Difficulty: Moderately Challenging
Step1
Eat as a family. While lives are very busy, choose one meal a day--it can be breakfast--that you eat together. Model proper nutritional choices for your children at this meal. Provide a variety of options that you and your partner like and don't let your child dictate what everyone in the family eats.
Step2
Don't give too many choices. Your goal is to get your child to eat a wide variety of foods, so feel free to try new recipes and set them before your family. If they don't like it, that's fine. Tomorrow is another day. But this is the meal--don't give in and heat up mac n' cheese just to appease your fussy eater.
Step3
Let them be hungry. It's a valuable lesson for a child to go to bed hungry one night. They won't suffer and they will learn that their dining choices are now family choices. You provide the meal, they decide whether to eat. Period. It's a lesson quickly learned, though it can be painful to parent through.
Step4
Do provide kid-friendly choices.
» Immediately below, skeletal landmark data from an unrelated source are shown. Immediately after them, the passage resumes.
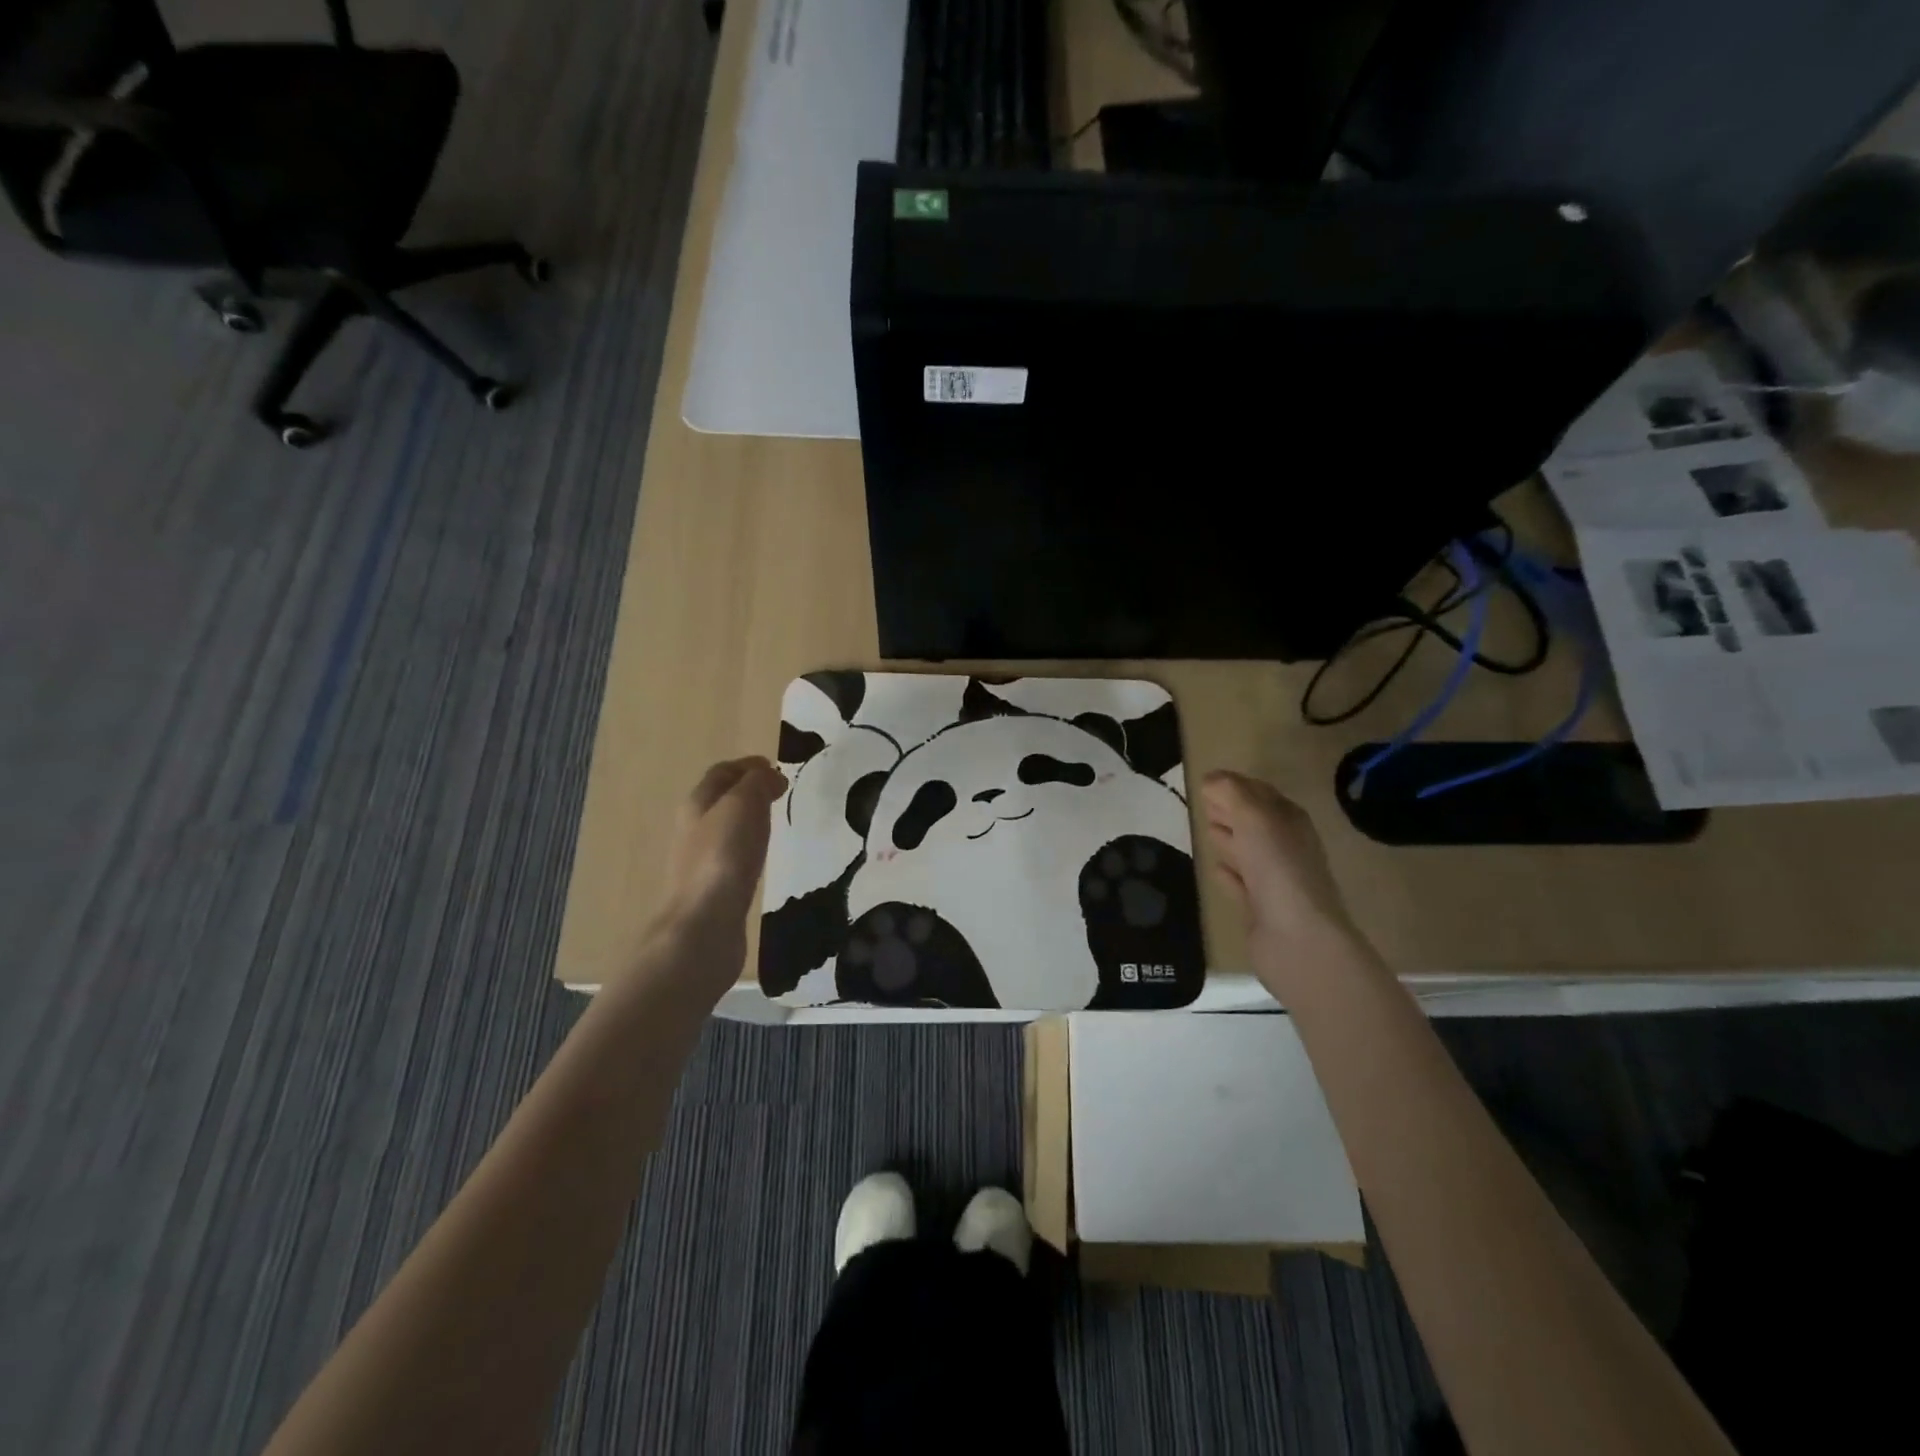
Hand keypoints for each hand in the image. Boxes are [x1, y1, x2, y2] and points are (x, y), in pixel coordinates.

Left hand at [658, 757, 784, 980]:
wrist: (704, 925)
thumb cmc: (723, 857)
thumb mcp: (743, 805)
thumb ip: (757, 784)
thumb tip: (769, 776)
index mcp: (697, 804)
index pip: (721, 773)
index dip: (747, 765)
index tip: (775, 766)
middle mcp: (694, 829)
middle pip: (720, 800)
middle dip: (748, 790)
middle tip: (780, 792)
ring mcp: (702, 861)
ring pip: (727, 828)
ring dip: (749, 819)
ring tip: (776, 821)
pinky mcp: (714, 889)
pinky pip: (733, 856)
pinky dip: (750, 847)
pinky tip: (764, 857)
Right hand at [1200, 771, 1357, 987]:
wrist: (1297, 939)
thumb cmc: (1278, 868)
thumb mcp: (1254, 818)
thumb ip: (1231, 793)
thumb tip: (1211, 778)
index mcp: (1290, 822)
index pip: (1261, 794)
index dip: (1236, 785)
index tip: (1207, 781)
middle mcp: (1286, 847)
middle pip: (1255, 821)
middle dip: (1232, 810)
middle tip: (1204, 803)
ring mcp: (1275, 880)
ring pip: (1248, 851)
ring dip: (1229, 838)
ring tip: (1206, 829)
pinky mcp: (1261, 909)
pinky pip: (1241, 884)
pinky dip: (1228, 873)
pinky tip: (1214, 868)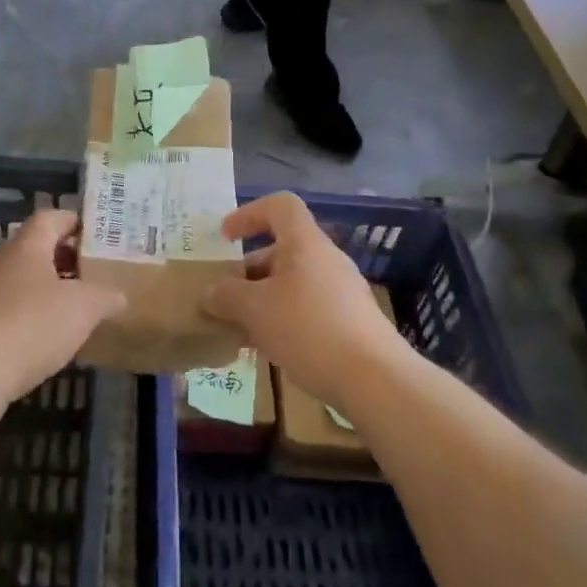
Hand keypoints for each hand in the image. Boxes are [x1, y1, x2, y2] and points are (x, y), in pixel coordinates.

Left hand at [0, 210, 123, 401]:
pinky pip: (12, 308)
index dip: (74, 221)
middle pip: (37, 249)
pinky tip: (50, 336)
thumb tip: (119, 295)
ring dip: (50, 289)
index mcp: (27, 246)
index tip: (97, 235)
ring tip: (77, 307)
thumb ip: (105, 296)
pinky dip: (33, 315)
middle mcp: (3, 262)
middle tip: (94, 272)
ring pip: (24, 280)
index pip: (51, 218)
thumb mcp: (83, 308)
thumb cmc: (32, 324)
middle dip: (66, 259)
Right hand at [200, 192, 409, 412]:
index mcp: (305, 244)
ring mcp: (343, 291)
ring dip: (265, 298)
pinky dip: (285, 318)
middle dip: (250, 270)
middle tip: (227, 296)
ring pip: (294, 282)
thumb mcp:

Not every child revels in broccoli, so throw a little cheese on top to make it more palatable to the littlest members of your family. Your goal is not to alienate your kids, but to make your life easier and the child's palate more inclusive.
Step5
Avoid things that are too sophisticated for a child's palate. Spicy foods, strongly flavored items and foods that look a little gross are unlikely to be winners at the table. Start off with something easy--a lasagna and salad, for example. This meal provides pasta, which most kids love, and greens, which most parents want their kids to eat. Remember you're feeding everyone in your family, so find a middle ground that provides nutritionally sound, family appropriate and yummy meals together.